Extract provided:
━━━━━━

Today, Lucy is “two weeks years old” (that is how Jon likes to say it :). I think all three of us have learned a lot about each other over these past two weeks. Even with all the reading I’ve done, caring for a baby is definitely different from how I thought it would be.
Things we’ve used a lot since Lucy was born:
* a swaddling blanket, approximately 36×28" in size (different from regular receiving blankets)
* side-snap t-shirts
* diapers (not surprising)
* nursing bras and Soothies
Things I thought we would use, but haven’t used much:
* baby clothes (even the newborn ones are too big right now, and she is constantly swaddled anyway) — except for footie suits for road trips
* baby shampoo (we are still a bit intimidated about bathing her, and she seems pretty clean anyway — especially her butt)
* baby washcloths and towels (ditto)
* “my journal”:http://www.annagram.org/extras/journaling.html
There have been other noteworthy things too, like:
* how surprised I am that I’ve taken a shower every day since we’ve been home
* how much of Lucy’s day is taken up by eating and sleeping (and crying)
* how nervous I am about leaving the house — what if Lucy starts crying and we don’t know how to console her?
* how good it is to have Jon as a partner in caring for Lucy — he is the best Papa ever!
* how long it takes me to fold a single basket of laundry (five hours today, from start to finish)
* how easy it is to forget to eat (even though Jon is good at reminding me)
Caring for a newborn is really challenging and stretching, but in the process the whole family learns a lot about each other. The experience is certainly intense — kind of a cross between a picnic in the park and baby boot camp! I’m so glad to have had these 14 days of getting to know Lucy.
Hi Jon & Ann,
This is Kelli Lenz (Nathan’s wife). I love your blog! It’s so helpful and insightful! We are on the road to “baby-land”…just starting the journey. I’ve read some of a Supernanny book and some of What to Expect when you’re Expecting and the First year. Do you find that you sleep when Lucy is sleeping? I’ve read that you should take every opportunity to sleep when the baby is asleep. But I wondered about during the day. It seems like nothing else would get done but feeding, changing, & soothing the baby (although, regardless, I’m sure that’s what it feels like anyway).

━━━━━━

Provided data:
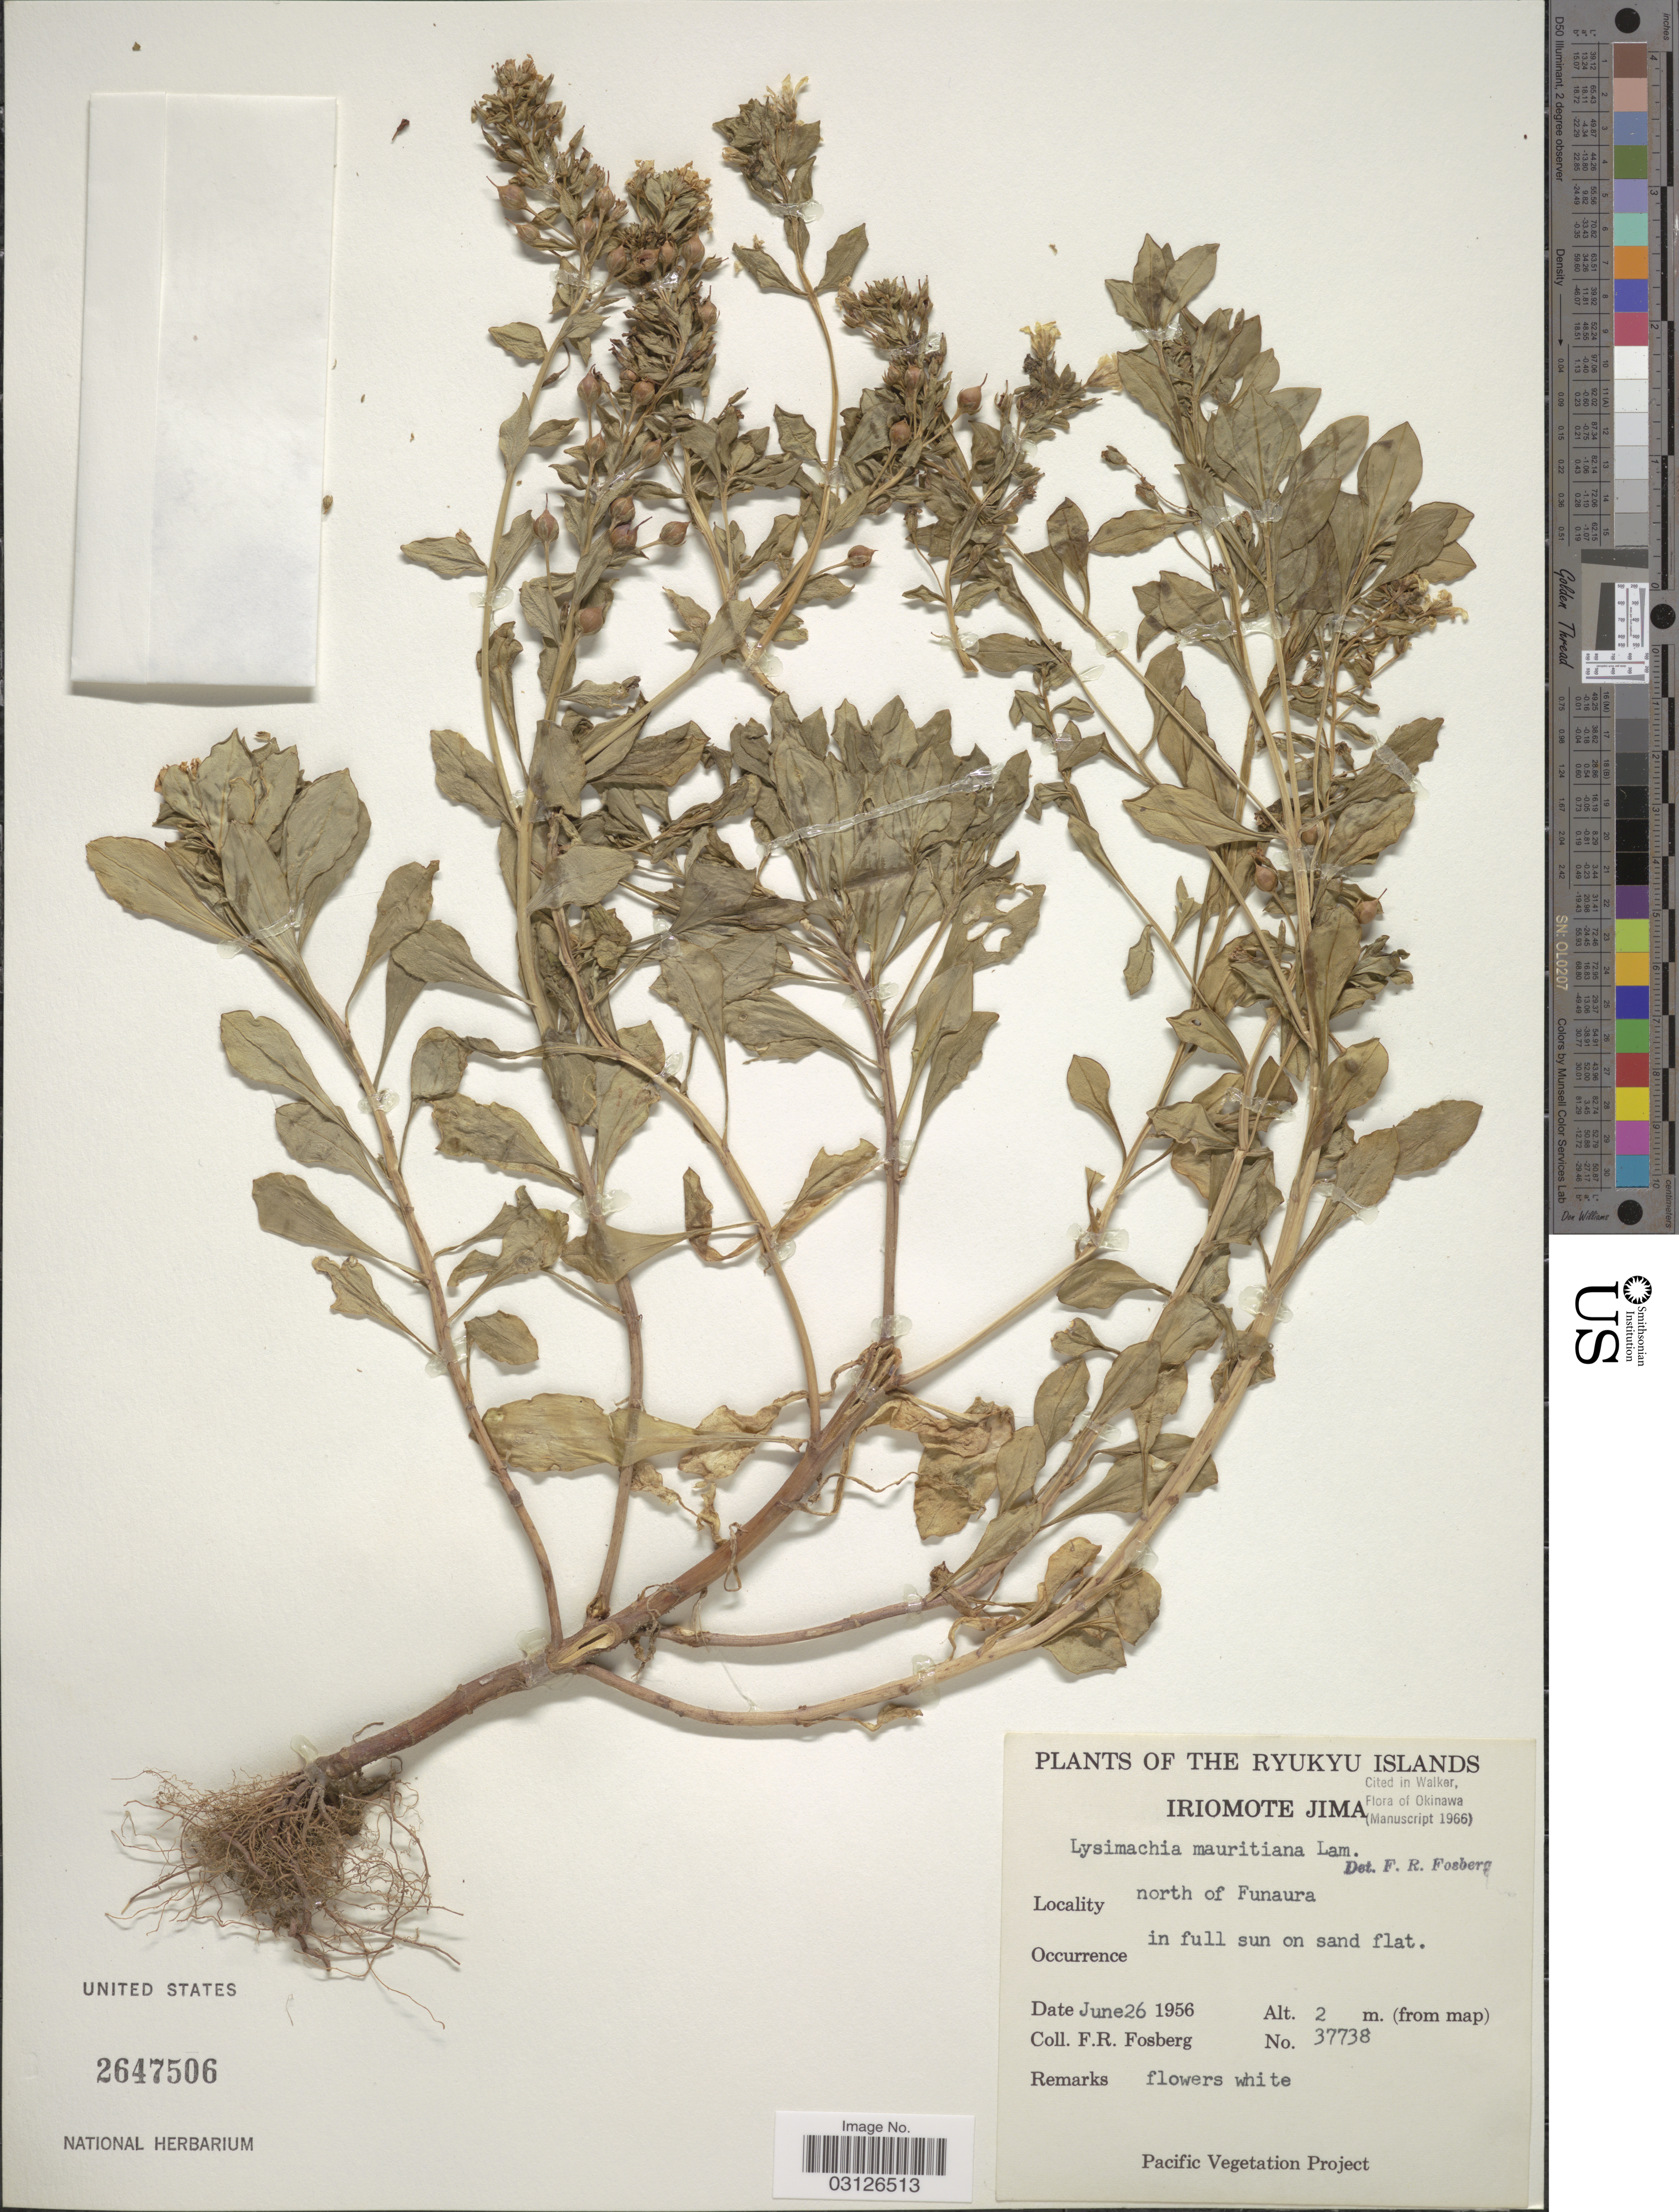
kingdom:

━━━━━━

Actions to take:
**a)** In the blog post about Lucy's first two weeks, how long did it take to fold a single basket of laundry?
**b)** Copy everything in the blog post about Lucy's first two weeks from "Things we’ve used" down to "and towels (ditto)", swapping "diapers" for "burp cloths".

Response list:
**a)** Five hours, from start to finish.

**b)**
Things we’ve used a lot since Lucy was born:
* a swaddling blanket, approximately 36×28" in size (different from regular receiving blankets)
* side-snap t-shirts
* burp cloths (not surprising)
* nursing bras and Soothies
Things I thought we would use, but haven’t used much:
* baby clothes (even the newborn ones are too big right now, and she is constantly swaddled anyway) — except for footie suits for road trips
* baby shampoo (we are still a bit intimidated about bathing her, and she seems pretty clean anyway — especially her butt)
* baby washcloths and towels (ditto)